The rules are open to misinterpretation, as Dominic Cummings has proved.

As a point of interest, outside of these unprecedented times, would you normally report your neighbours for doing something you considered against the law?

Ipadipod · 24/05/2020 13:24

I don’t think your neighbours are suddenly going to get a conscious because someone has had a word with them Op. I’m sure they have seen the news about what they should and shouldn’t be doing and they’ve made their own choices regardless.

borntohula · 24/05/2020 13:33

@Betty000 if they're idiots for breaking lockdown then so are you. It's not one rule for you and another for everyone else. You don't know other people's circumstances so don't be a hypocrite.

Willow2017 · 24/05/2020 13:34

What on earth is your DP going to say?
I cant believe anyone would actually go round to tell thier neighbours off!
He better be prepared to be told to do one!

ludothedog · 24/05/2020 13:34

As luck down eases we are going to have to use our own logic and common sense more and more. Guidance won't be able to cover every eventuality. We will all have to make our own risk assessments and take our own precautions. You also don't know their circumstances and guess what, maybe they just think differently than you!!

Anyway, spying on your neighbours and sending your husband round to have "a word" is really ugly behaviour.

Boomclaps · 24/05/2020 13:36

@Betty000 why on earth is it ok for you but not everyone else? 🤯🤷‍♀️

Frozenfan2019 · 24/05/2020 13:37

I agree with you OP but I wouldn't report. Reporting them would achieve little. Even if the police visited and they did comply it's just a drop in the ocean. There are hundreds of thousands of people doing similar.

It surprises me that so many people think you are the one being unreasonable.

GabriellaMontez · 24/05/2020 13:37

Please let us know how your dp gets on.

Victoria6386 · 24/05/2020 13:38

Leave people alone, its not nazi germany.

StoneofDestiny · 24/05/2020 13:38

Now Dominic Cummings has shown the country is ok to travel around - even when infected - and is supported by the government, you've no chance of deterring these people.

tartanbow · 24/05/2020 13:48

this is a joke. nothing to do with any of you what others get up to, frankly who on earth do you think you are?

tartanbow · 24/05/2020 13:50

and if you DP came to me and told me off for being in my garden I would tell him where to go, I have sat in my mums garden loads recently - she even made me a sandwich. she put it in the middle of the garden I went and got it, then washed my hands after. no harm done to anyone but amazingly helpful for my anxiety that was beginning to heighten.

Ponoka7 · 24/05/2020 13:57

Professor Adrian Hill of the Oxford team is worried that the virus won't be in circulation enough to test a vaccine. He needs over 10'000 people in the next stage. He's worried that when the winter wave comes again, we won't know enough because the virus is fading too fast.

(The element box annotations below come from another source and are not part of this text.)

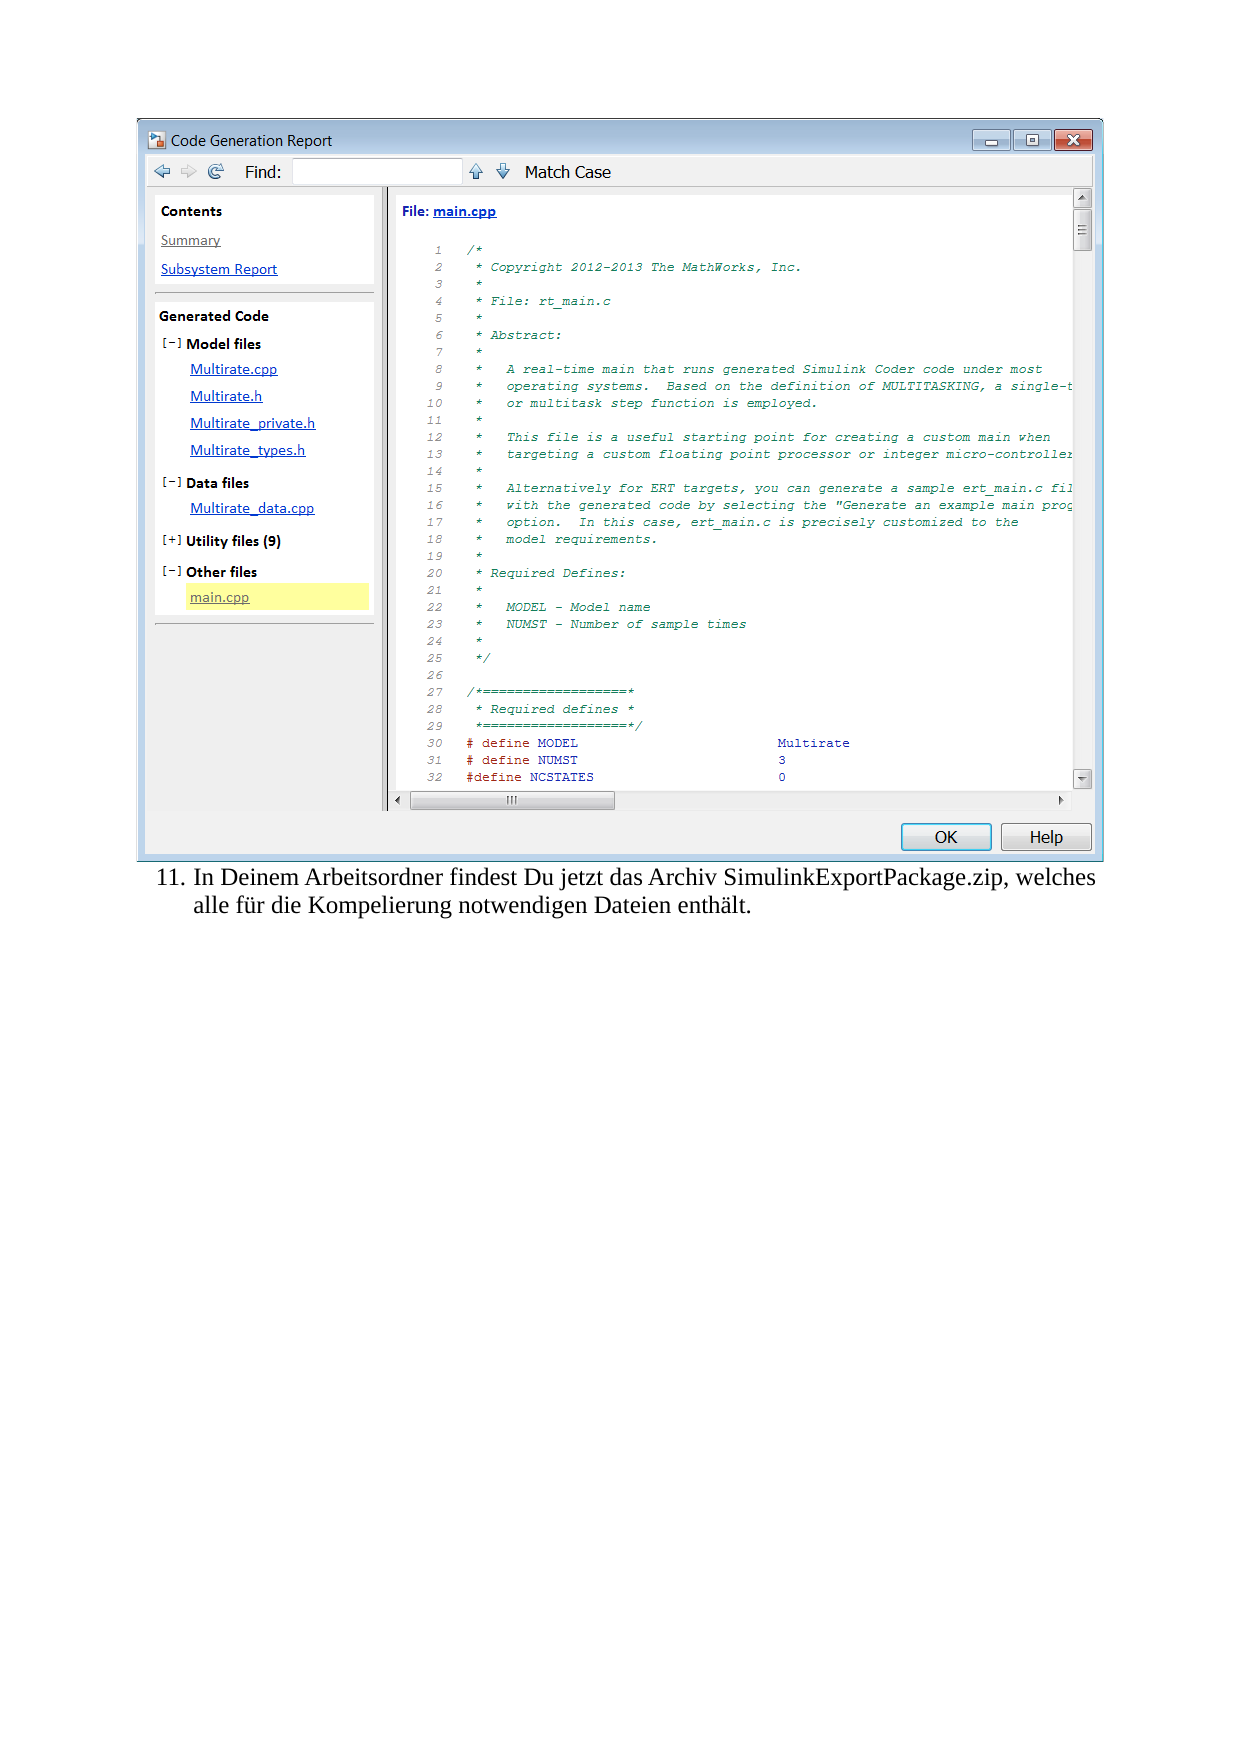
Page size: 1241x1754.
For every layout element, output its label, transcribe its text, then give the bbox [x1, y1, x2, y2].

list In Deinem Arbeitsordner findest Du jetzt das Archiv SimulinkExportPackage.zip, welches alle für die Kompelierung notwendigen Dateien enthält. [156, 118, 1122, 919]
picture [136, 118, 1104, 862]
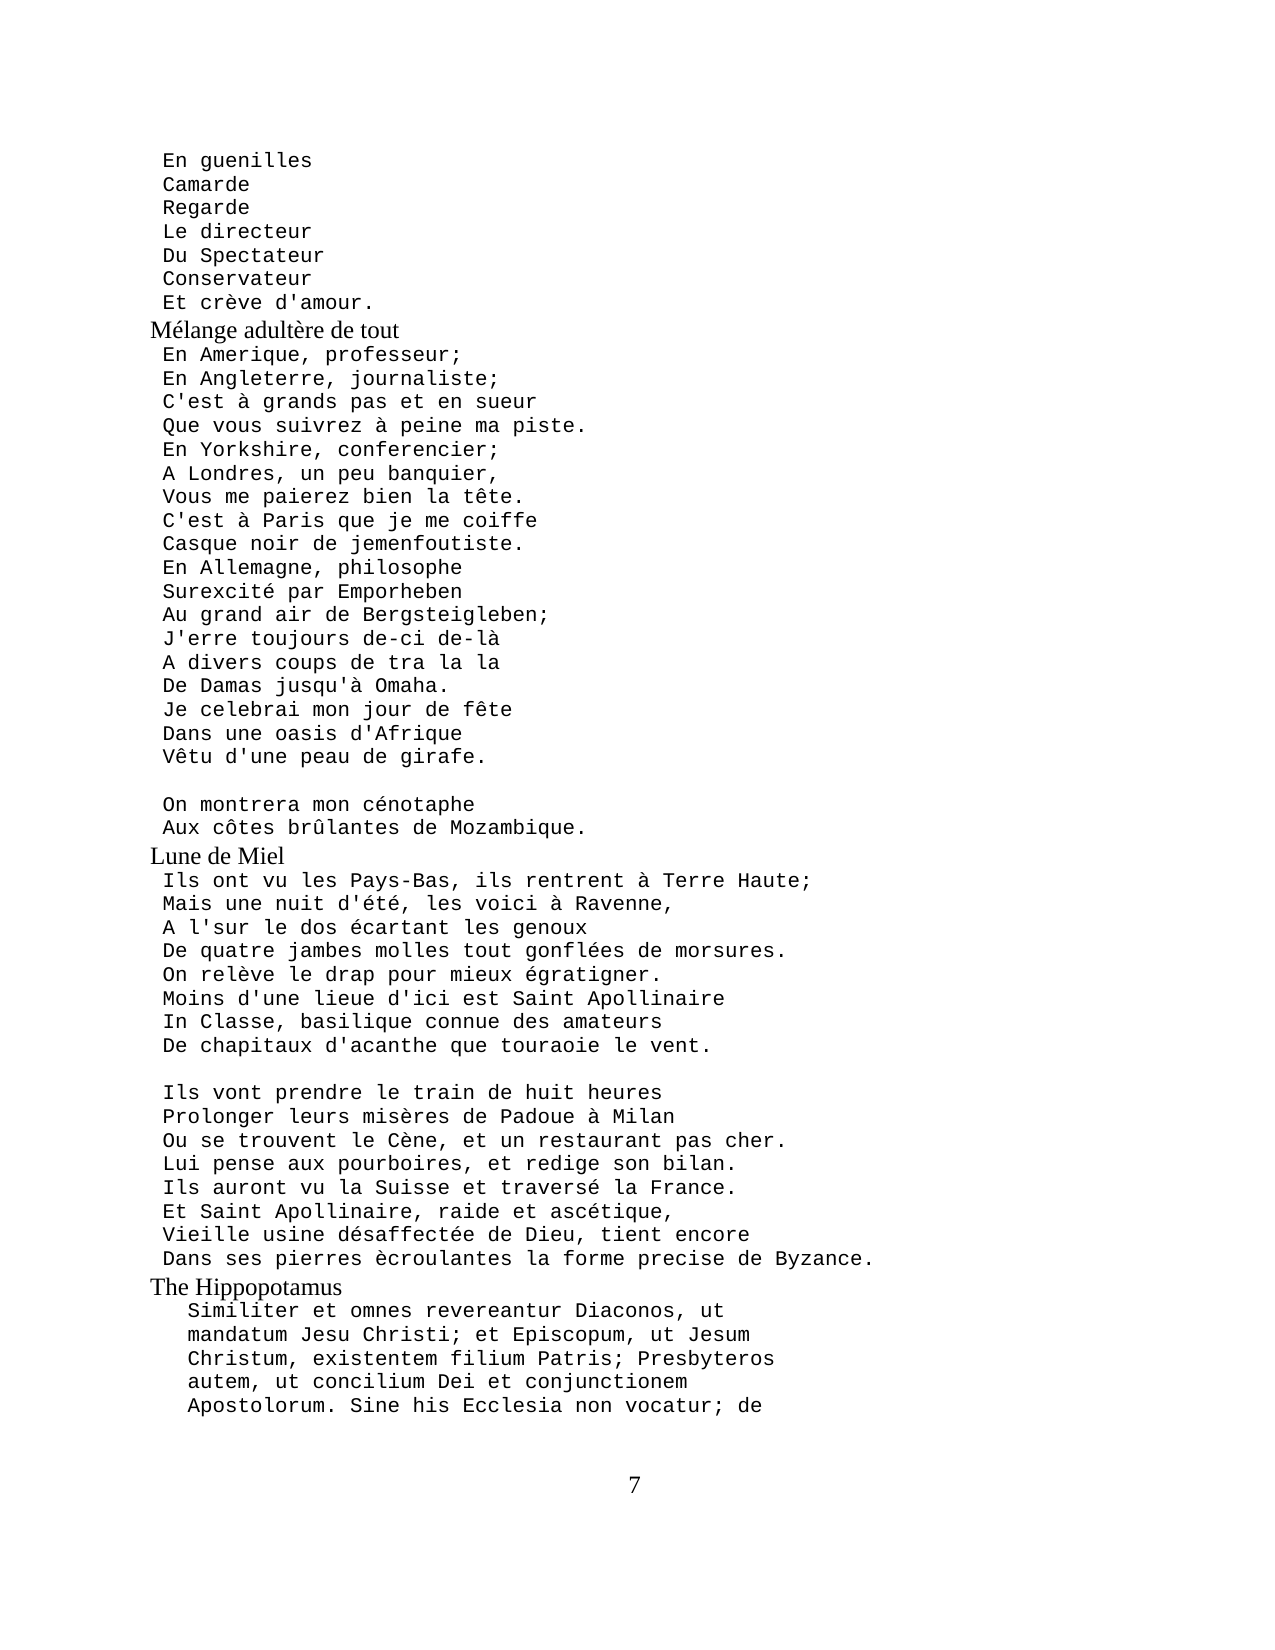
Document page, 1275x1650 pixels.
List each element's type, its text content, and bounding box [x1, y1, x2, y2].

text C'est à Paris que je me coiffe [150, 510, 1125, 533]
text A l'sur le dos écartant les genoux [150, 917, 1125, 941]
text autem, ut concilium Dei et conjunctionem [150, 1371, 1125, 1395]
text Lune de Miel [150, 841, 1125, 869]
text Mélange adultère de tout [150, 316, 1125, 344]
text Similiter et omnes revereantur Diaconos, ut [150, 1300, 1125, 1324]
text Prolonger leurs misères de Padoue à Milan [150, 1106, 1125, 1130]
text Ils ont vu les Pays-Bas, ils rentrent à Terre Haute; [150, 869, 1125, 893]
text De Damas jusqu'à Omaha. [150, 675, 1125, 699]
text Au grand air de Bergsteigleben; [150, 604, 1125, 628]
text Je celebrai mon jour de fête [150, 699, 1125, 723]
text The Hippopotamus [150, 1272, 1125, 1300]
text Apostolorum. Sine his Ecclesia non vocatur; de [150, 1395, 1125, 1418]
text Moins d'une lieue d'ici est Saint Apollinaire [150, 988, 1125, 1011]
text En Angleterre, journaliste; [150, 368, 1125, 392]
text Du Spectateur [150, 244, 1125, 268]
text Conservateur [150, 268, 1125, 292]
text Et crève d'amour. [150, 292, 1125, 316]
text A Londres, un peu banquier, [150, 462, 1125, 486]
text mandatum Jesu Christi; et Episcopum, ut Jesum [150, 1324, 1125, 1348]
text Ils vont prendre le train de huit heures [150, 1082, 1125, 1106]
text Vieille usine désaffectée de Dieu, tient encore [150, 1224, 1125, 1248]
text C'est à grands pas et en sueur [150, 392, 1125, 415]
text Camarde [150, 174, 1125, 197]
text En Allemagne, philosophe [150, 557, 1125, 581]
text En Yorkshire, conferencier; [150, 439, 1125, 462]
text De chapitaux d'acanthe que touraoie le vent. [150, 1035, 1125, 1059]
text Dans ses pierres ècroulantes la forme precise de Byzance. [150, 1248, 1125, 1272]
text Christum, existentem filium Patris; Presbyteros [150, 1348, 1125, 1371]
text J'erre toujours de-ci de-là [150, 628, 1125, 652]
text Ils auront vu la Suisse et traversé la France. [150, 1177, 1125, 1201]
text A divers coups de tra la la [150, 652, 1125, 675]
text En Amerique, professeur; [150, 344, 1125, 368]
text Ou se trouvent le Cène, et un restaurant pas cher. [150, 1130, 1125, 1153]
text Lui pense aux pourboires, et redige son bilan. [150, 1153, 1125, 1177]
text En guenilles [150, 150, 1125, 174]
text Dans une oasis d'Afrique [150, 723, 1125, 746]
text On relève le drap pour mieux égratigner. [150, 964, 1125, 988]
text Et Saint Apollinaire, raide et ascétique, [150, 1201, 1125, 1224]
text Vêtu d'une peau de girafe. [150, 746, 1125, 770]
text Aux côtes brûlantes de Mozambique. [150, 817, 1125, 841]
text Mais une nuit d'été, les voici à Ravenne, [150, 893, 1125, 917]
text Vous me paierez bien la tête. [150, 486, 1125, 510]
text In Classe, basilique connue des amateurs [150, 1011, 1125, 1035]
text Que vous suivrez à peine ma piste. [150, 415, 1125, 439]
text On montrera mon cénotaphe [150, 793, 1125, 817]
text De quatre jambes molles tout gonflées de morsures. [150, 941, 1125, 964]
text Casque noir de jemenfoutiste. [150, 533, 1125, 557]
text Regarde [150, 197, 1125, 221]
text Le directeur [150, 221, 1125, 244]
text Surexcité par Emporheben [150, 581, 1125, 604]
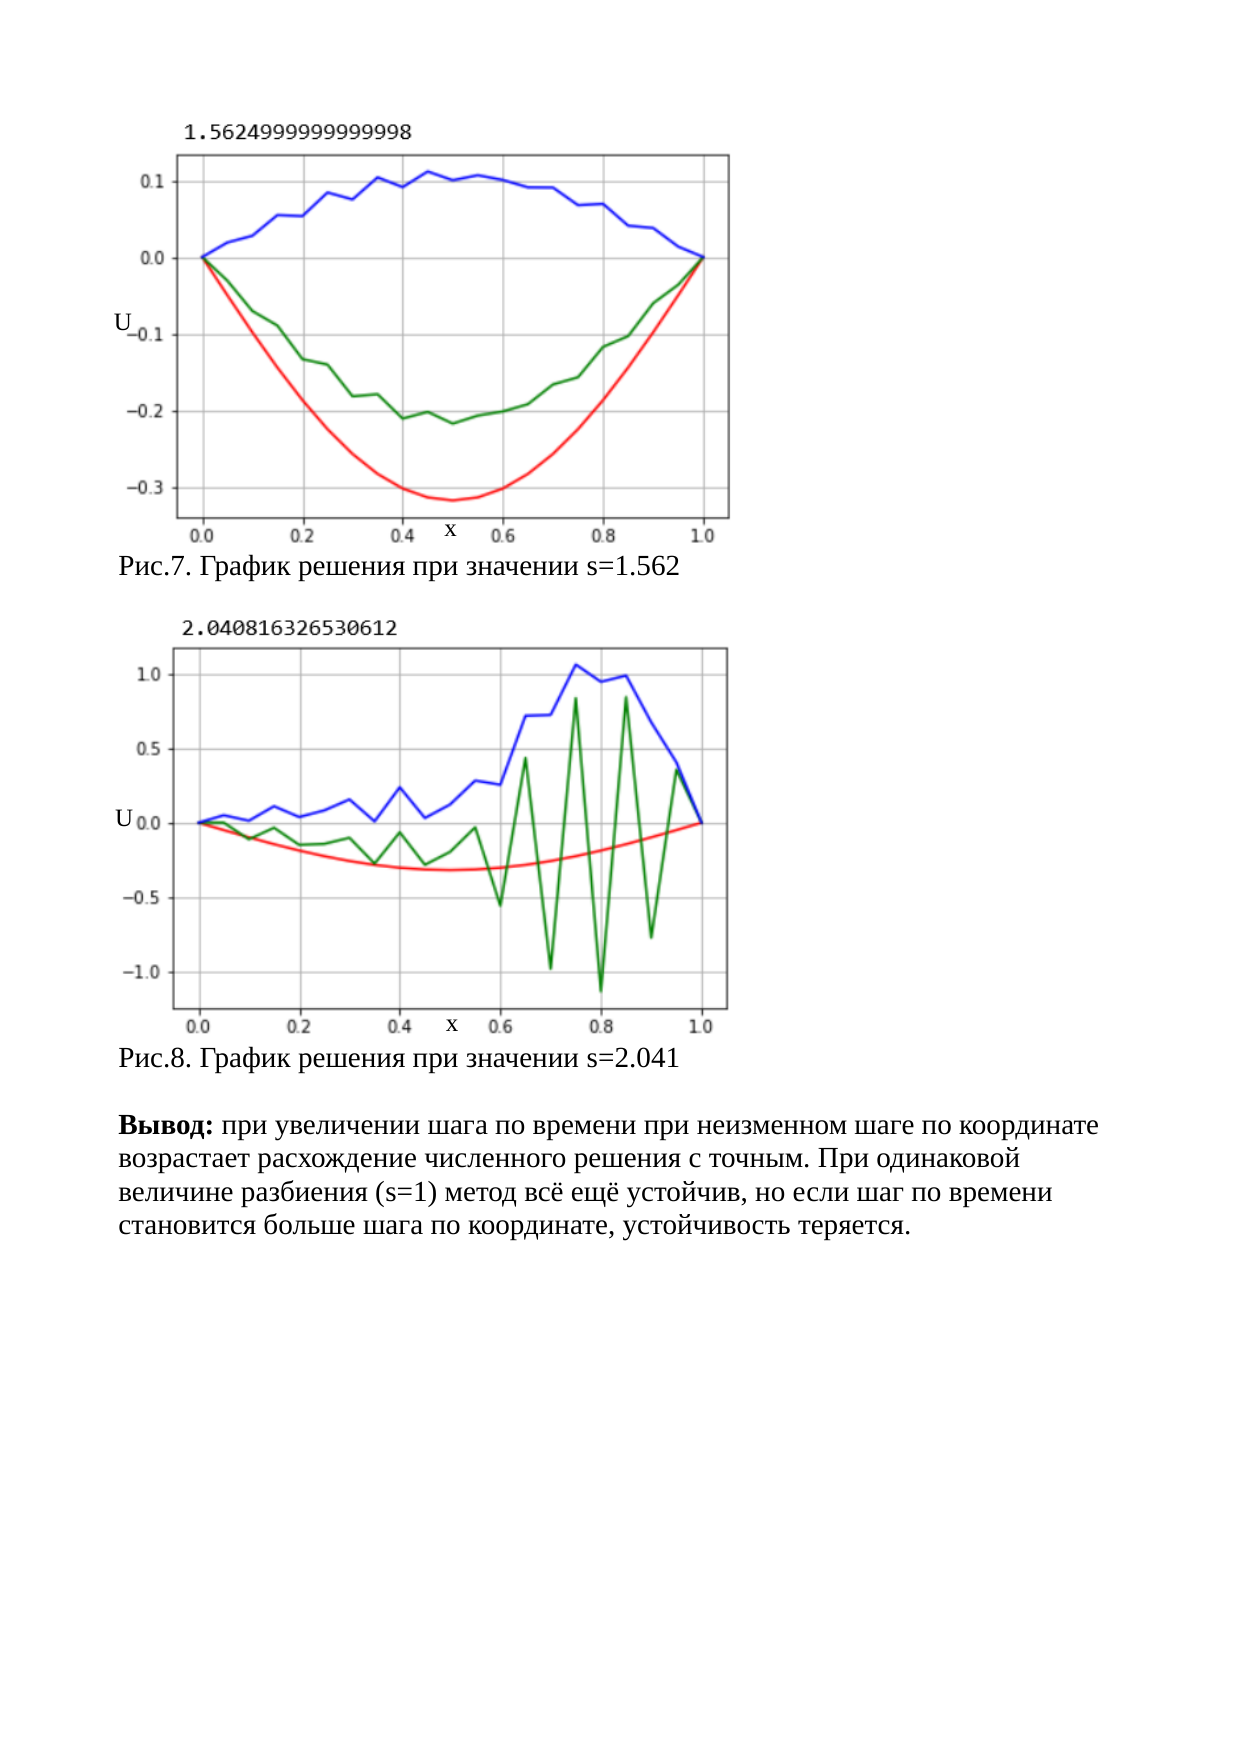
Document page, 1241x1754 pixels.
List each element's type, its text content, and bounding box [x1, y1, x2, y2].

text Рис.7. График решения при значении s=1.562 [118, 548, 1122, 581]
text Рис.8. График решения при значении s=2.041 [118, 1040, 1122, 1073]
picture [118, 118, 738, 548]
text Вывод: при увеличении шага по времени при неизменном шаге по координате возрастает расхождение численного решения с точным. При одинаковой величине разбиения (s=1) метод всё ещё устойчив, но если шаг по времени становится больше шага по координате, устойчивость теряется. [118, 1107, 1122, 1241]
picture [118, 615, 739, 1040]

I don't know why anyone working in the NHS doesn't know this. We need the virus around in the healthy population.

The problem was that the Government's sligan 'beat the virus' was taken to be just thay, when lock down wasn't going to beat the virus, we just needed it slowed down.

So all those 'never speaking to neighbours again' need to think about that.

The NHS Staff risked their lives because of the governments mismanagement of the whole thing.

trappedsincesundaymorn · 24/05/2020 14:00

Keep away from them, don't lick their plates, cutlery and table and you'll be fine.